The most obvious use for this is to distribute an application with a scripting interface.
Users can write simple scripts which change behaviour, or react to events, without needing to learn a toy-language, or even necessarily have a compiler setup.
There are some circumstances where an interpreter is useful: For example, it should be possible to make better golang repls with an interpreter than with a binary.
In a "scripting" scenario, you can load some golang code at runtime without needing to bring the full golang compiler toolchain along, which keeps the nice "single binary" deploys of golang. It may be possible to sandbox scripts as well (though I haven't looked into how that could work with this implementation), which could reduce the risk of running scripts (less likely to shoot yourself in the foot.

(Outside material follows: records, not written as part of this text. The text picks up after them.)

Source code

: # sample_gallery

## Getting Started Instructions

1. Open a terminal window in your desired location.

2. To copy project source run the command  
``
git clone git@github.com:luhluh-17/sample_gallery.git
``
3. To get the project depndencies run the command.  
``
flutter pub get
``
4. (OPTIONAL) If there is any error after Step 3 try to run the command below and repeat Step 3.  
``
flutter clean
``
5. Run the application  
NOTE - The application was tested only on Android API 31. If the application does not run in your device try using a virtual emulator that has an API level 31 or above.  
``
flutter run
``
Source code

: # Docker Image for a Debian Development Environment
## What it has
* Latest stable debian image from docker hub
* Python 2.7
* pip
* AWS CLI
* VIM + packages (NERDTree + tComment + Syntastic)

Probably not a security boundary -just look at how much work goes into safe JS in browsers to have that).
I'm working on an approach for Golang sandboxing which works through whitelisting imports, and munging all references, casting operations, and function calls, which lets one whitelist those as well. I would disallow all io and network access.
Could you not just hijack the system calls/c runtime? Then you can still do "safe" I/O without a specific API (Or are you rewriting the stdlib on top of the API? I've never actually used go so I don't really know anything about how it does or doesn't work usually)
Users can write simple scripts which change behaviour, or react to events, without needing to learn a toy-language, or even necessarily have a compiler setup.